**INPUT FOR THIS TASK:**

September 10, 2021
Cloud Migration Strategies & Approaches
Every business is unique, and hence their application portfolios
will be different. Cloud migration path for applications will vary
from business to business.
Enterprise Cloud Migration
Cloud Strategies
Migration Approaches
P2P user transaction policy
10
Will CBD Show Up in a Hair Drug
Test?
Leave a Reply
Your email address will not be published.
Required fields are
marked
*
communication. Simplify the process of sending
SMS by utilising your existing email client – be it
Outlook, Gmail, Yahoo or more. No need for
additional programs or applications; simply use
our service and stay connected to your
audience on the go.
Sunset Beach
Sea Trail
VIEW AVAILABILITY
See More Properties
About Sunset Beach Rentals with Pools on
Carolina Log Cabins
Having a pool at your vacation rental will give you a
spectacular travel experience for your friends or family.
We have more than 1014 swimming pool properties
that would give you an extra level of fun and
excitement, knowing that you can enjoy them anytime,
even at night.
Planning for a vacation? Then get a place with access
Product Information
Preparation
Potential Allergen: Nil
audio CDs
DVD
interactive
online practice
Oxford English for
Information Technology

--

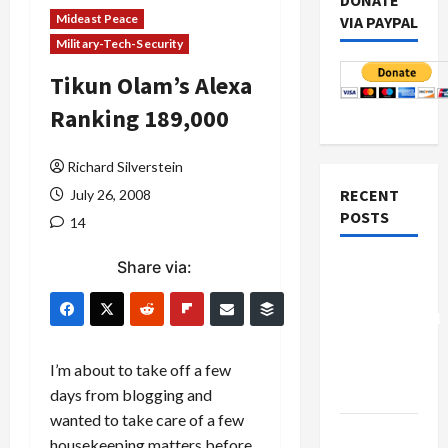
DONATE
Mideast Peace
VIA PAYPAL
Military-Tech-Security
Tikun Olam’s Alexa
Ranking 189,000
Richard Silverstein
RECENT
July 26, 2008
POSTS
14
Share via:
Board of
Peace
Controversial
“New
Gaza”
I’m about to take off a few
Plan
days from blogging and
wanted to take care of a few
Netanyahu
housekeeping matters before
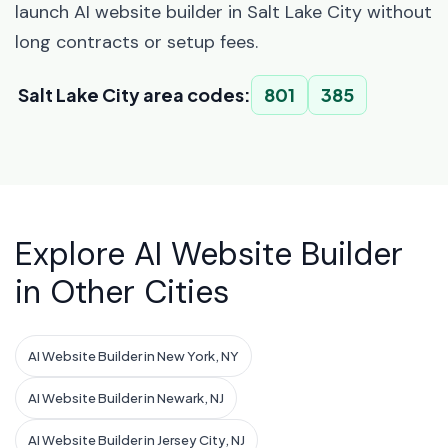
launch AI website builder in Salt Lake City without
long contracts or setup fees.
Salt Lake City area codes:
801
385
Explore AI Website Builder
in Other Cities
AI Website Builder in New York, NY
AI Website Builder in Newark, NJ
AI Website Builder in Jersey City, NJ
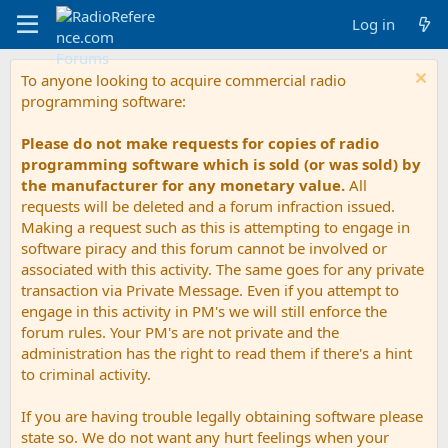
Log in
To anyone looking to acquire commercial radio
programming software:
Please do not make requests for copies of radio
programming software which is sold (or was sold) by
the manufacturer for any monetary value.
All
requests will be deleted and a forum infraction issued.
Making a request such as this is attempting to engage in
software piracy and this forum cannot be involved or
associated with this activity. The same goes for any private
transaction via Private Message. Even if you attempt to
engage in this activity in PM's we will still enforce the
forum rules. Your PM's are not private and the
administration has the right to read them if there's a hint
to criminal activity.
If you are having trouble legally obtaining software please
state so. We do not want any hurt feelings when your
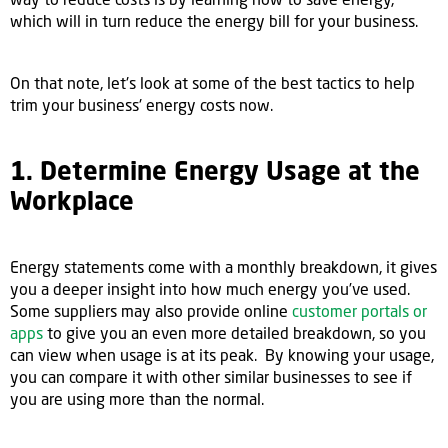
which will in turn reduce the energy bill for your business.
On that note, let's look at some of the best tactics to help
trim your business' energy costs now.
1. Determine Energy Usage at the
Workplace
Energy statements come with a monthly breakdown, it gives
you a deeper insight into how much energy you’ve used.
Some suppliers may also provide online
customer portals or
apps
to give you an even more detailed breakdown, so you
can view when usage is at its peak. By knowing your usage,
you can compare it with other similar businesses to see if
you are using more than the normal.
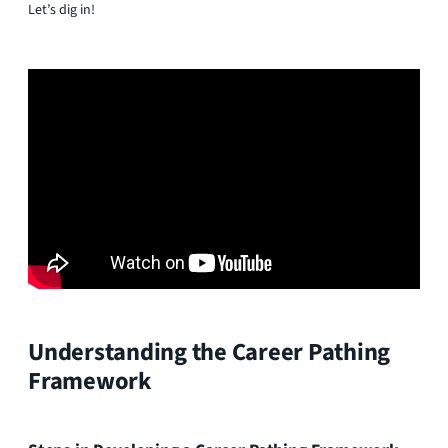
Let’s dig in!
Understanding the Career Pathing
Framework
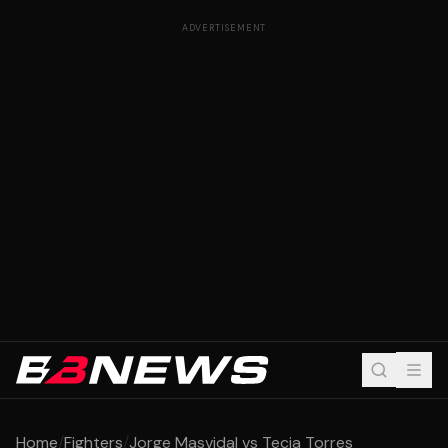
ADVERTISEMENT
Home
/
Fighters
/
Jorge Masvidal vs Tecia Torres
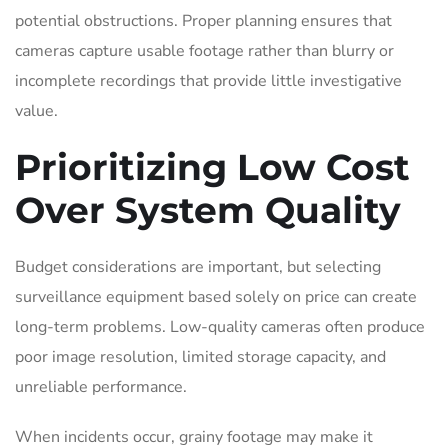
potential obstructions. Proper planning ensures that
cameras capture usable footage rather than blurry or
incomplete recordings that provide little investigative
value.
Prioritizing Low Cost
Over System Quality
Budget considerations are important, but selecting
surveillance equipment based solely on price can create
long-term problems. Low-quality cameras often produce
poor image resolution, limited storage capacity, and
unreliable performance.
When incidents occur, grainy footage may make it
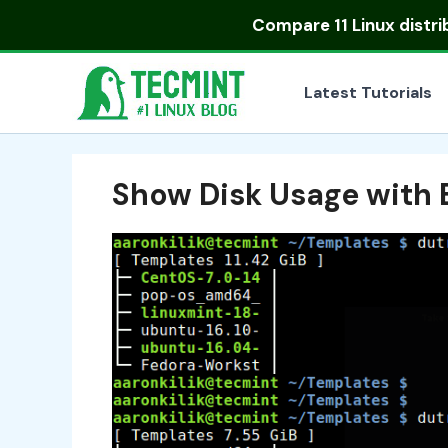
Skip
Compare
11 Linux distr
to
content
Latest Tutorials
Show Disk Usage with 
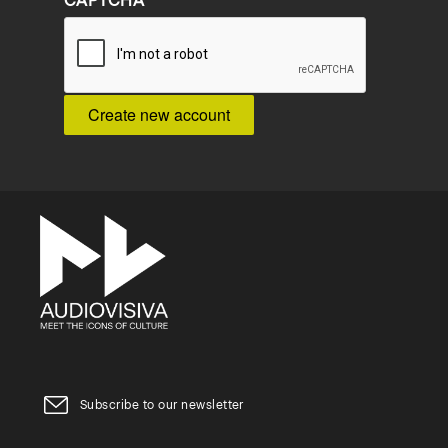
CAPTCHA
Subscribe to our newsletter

---

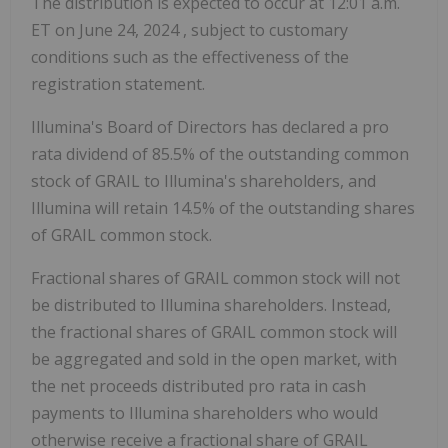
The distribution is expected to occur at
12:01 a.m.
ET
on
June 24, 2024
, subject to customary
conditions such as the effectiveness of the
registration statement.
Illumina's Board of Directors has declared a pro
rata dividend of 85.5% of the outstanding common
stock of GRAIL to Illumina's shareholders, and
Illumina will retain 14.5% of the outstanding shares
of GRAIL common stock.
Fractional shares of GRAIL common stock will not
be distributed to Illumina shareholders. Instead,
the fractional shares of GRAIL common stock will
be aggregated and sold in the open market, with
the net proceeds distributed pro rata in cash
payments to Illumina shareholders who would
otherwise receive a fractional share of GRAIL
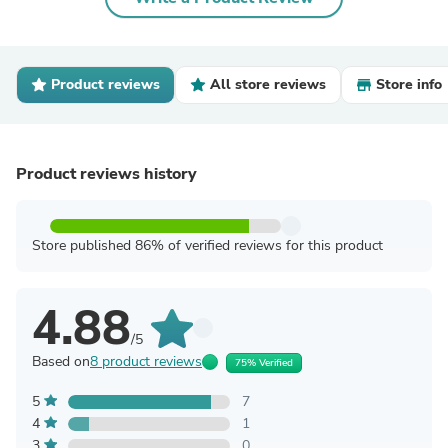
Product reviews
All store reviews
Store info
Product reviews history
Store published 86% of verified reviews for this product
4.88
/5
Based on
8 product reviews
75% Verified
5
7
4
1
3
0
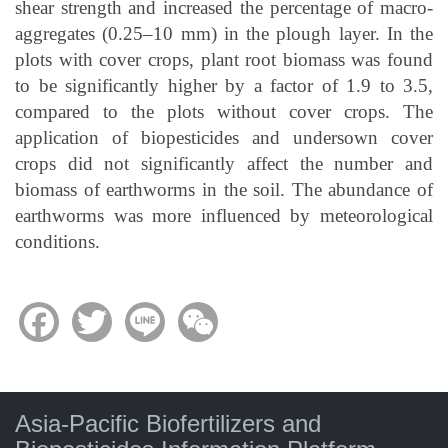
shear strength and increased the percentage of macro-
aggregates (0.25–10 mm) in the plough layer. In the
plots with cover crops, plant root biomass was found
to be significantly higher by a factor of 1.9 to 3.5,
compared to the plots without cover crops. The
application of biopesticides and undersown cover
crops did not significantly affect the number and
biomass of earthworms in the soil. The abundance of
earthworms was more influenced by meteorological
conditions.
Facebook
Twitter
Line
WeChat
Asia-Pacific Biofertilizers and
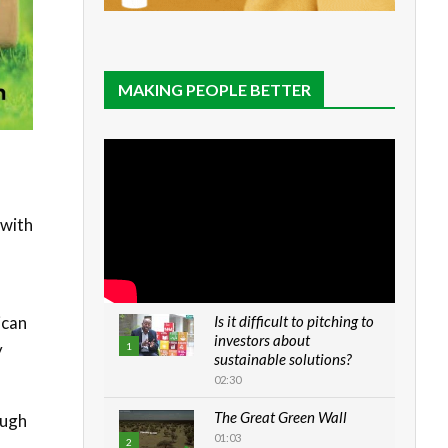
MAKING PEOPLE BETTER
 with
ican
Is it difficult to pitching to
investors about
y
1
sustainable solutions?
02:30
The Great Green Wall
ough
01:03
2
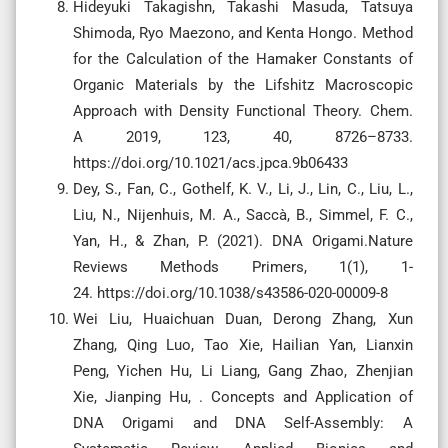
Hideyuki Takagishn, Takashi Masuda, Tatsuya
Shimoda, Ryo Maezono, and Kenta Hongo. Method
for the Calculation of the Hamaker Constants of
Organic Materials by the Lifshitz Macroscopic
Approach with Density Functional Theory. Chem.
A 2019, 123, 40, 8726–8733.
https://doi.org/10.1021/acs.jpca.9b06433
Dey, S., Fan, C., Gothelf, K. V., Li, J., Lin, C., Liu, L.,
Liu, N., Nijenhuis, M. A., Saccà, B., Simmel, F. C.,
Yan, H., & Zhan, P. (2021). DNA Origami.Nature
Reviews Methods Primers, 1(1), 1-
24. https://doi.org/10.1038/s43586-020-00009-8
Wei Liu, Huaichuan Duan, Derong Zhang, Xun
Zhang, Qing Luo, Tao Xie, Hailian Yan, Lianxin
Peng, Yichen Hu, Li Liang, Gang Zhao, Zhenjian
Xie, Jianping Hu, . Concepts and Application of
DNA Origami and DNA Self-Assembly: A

**EXERCISE DIRECTIONS:**
For this exercise, transcribe exactly the part of the records above that opens with the line containing "MAKING PEOPLE BETTER" and closes with the one containing "DNA Origami and DNA Self-Assembly: A". Pictures are not part of the copy.

**RESPONSE BELOW:**
MAKING PEOPLE BETTER
 with
ican
Is it difficult to pitching to
investors about
y
1
sustainable solutions?
02:30
The Great Green Wall
ough
01:03
2
Hideyuki Takagishn, Takashi Masuda, Tatsuya
Shimoda, Ryo Maezono, and Kenta Hongo. Method
for the Calculation of the Hamaker Constants of
Organic Materials by the Lifshitz Macroscopic
Approach with Density Functional Theory. Chem.
A 2019, 123, 40, 8726–8733.
https://doi.org/10.1021/acs.jpca.9b06433
Dey, S., Fan, C., Gothelf, K. V., Li, J., Lin, C., Liu, L.,
Liu, N., Nijenhuis, M. A., Saccà, B., Simmel, F. C.,
Yan, H., & Zhan, P. (2021). DNA Origami.Nature
Reviews Methods Primers, 1(1), 1-
24. https://doi.org/10.1038/s43586-020-00009-8
Wei Liu, Huaichuan Duan, Derong Zhang, Xun
Zhang, Qing Luo, Tao Xie, Hailian Yan, Lianxin
Peng, Yichen Hu, Li Liang, Gang Zhao, Zhenjian
Xie, Jianping Hu, . Concepts and Application of
DNA Origami and DNA Self-Assembly: A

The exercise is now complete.